Der Armeegeneral Pazuello, der ohne jegliche Erfahrung im Gesundheitsbereich in das Amt berufen wurde und besonders loyal gegenüber Bolsonaro gewesen war, könnte eine der wichtigsten Stimmen vor dem Untersuchungsausschuss sein. "Wenn Pazuello die Informationen weitergibt, die er als Gesundheitsminister auf dem Höhepunkt der
Krise erhalten hat, wäre das politisch höchst relevant", sagt der Juraprofessor Wallace Corbo vom brasilianischen Think-Tank Fundação Getúlio Vargas. Allerdings habe Pazuello das Recht, die Aussage zu verweigern, um sich nicht selbst zu belasten. "Wenn er sich entscheidet, nicht auszusagen, kann die Kommission immer noch sein Verhalten als Gesundheitsminister auswerten. Und das könnte für sich selbst sprechen", sagt Corbo.
Die Kommission hat die gleichen Ermittlungskompetenzen wie ein Richter. Das bedeutet, sie kann unter anderem Zeugen befragen und Informationen und Dokumente von öffentlichen Stellen verlangen. Ein Urteil fällen oder Verhaftungen anordnen kann sie allerdings nicht. Ihre Aufgabe ist es lediglich, Indizien zu sammeln und sie, wenn nötig, an die Justiz weiterzureichen.
Wenngleich es auf dem Papier so aussieht, dass solche Untersuchungen wenig bewirken können, haben sie durchaus das Potenzial, "die Politik zu erschüttern", sagt Jurist Corbo.
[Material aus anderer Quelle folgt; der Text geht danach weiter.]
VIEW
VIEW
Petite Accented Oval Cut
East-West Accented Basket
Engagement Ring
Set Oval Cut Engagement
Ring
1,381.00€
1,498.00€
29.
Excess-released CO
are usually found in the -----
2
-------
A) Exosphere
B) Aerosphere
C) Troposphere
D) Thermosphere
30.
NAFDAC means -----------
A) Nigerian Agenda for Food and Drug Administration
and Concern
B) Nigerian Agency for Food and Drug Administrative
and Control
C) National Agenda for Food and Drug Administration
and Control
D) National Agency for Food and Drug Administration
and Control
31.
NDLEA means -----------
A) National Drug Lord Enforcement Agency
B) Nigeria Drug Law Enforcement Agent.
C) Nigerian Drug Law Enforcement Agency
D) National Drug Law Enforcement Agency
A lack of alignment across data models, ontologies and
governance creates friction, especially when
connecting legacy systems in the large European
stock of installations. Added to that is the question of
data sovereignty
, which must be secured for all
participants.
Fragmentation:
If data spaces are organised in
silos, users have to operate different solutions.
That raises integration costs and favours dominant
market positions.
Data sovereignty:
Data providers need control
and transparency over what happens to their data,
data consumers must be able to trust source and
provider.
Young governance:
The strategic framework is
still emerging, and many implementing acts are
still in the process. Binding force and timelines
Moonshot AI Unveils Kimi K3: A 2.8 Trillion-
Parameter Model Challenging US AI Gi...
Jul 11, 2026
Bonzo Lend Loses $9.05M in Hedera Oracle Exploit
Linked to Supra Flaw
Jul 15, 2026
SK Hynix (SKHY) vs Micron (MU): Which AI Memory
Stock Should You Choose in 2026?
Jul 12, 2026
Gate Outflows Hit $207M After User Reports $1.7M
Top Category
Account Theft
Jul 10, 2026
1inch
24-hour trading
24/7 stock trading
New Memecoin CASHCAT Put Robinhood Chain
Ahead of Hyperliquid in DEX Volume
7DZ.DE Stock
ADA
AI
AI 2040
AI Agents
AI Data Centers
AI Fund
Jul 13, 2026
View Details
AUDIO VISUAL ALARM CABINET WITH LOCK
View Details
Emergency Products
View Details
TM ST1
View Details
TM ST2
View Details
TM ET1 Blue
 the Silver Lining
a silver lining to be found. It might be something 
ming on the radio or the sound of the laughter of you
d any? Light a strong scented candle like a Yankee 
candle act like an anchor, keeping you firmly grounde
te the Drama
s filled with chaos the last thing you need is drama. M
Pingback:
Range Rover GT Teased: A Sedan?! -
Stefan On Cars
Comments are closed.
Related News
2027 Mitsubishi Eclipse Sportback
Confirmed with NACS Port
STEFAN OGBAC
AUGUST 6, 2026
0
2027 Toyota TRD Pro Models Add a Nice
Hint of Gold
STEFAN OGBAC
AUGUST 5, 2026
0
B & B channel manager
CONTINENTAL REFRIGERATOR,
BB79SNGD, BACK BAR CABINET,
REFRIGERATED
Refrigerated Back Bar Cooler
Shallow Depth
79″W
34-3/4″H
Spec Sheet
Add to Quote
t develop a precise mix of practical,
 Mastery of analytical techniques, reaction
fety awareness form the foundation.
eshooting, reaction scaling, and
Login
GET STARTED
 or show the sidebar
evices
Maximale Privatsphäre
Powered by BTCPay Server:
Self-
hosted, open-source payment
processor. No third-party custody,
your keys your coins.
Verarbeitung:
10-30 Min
Im schlimmsten Fall für die Regierung könnte die Kommission zu dem Ergebnis kommen, dass Bolsonaro, seine Regierung oder beide verantwortlich für die Zuspitzung der CoronaKrise sind. Die entsprechenden Stellen könnten dann strafrechtliche Verfahren einleiten und die Abgeordneten könnten einen der vielen bereits gestellten Anträge auf ein Amtsenthebungsverfahren gegen Präsident Jair Bolsonaro ins Rollen bringen.
Doch selbst, wenn es so weit nicht kommt, könnte die Untersuchung Bolsonaros Image vor der Präsidentschaftswahl 2022 schaden: "Solche Verfahren sind für die Öffentlichkeit zugänglich, deshalb erzeugen sie große Sichtbarkeit - manchmal mehr als Gerichtsverfahren, bei denen viele Informationen vertraulich sind", erklärt Corbo.
Zudem dürften gerade diese Ermittlungen ein großes, öffentliches Interesse erzeugen, weil es um ein "greifbares" Problem gehe, sagt die Politikwissenschaftlerin Magna Inácio von der Bundesuniversität von Minas Gerais. Viele solche Verfahren verliefen nahezu unbemerkt von den Brasilianern, weil es zum Beispiel um den Kauf einer Ölraffinerie in den USA geht. "In dieser Untersuchung geht es um etwas, das die Menschen selbst erlebt haben", sagt Inácio. "Die Debatte hat großes Mobilisierungspotenzial."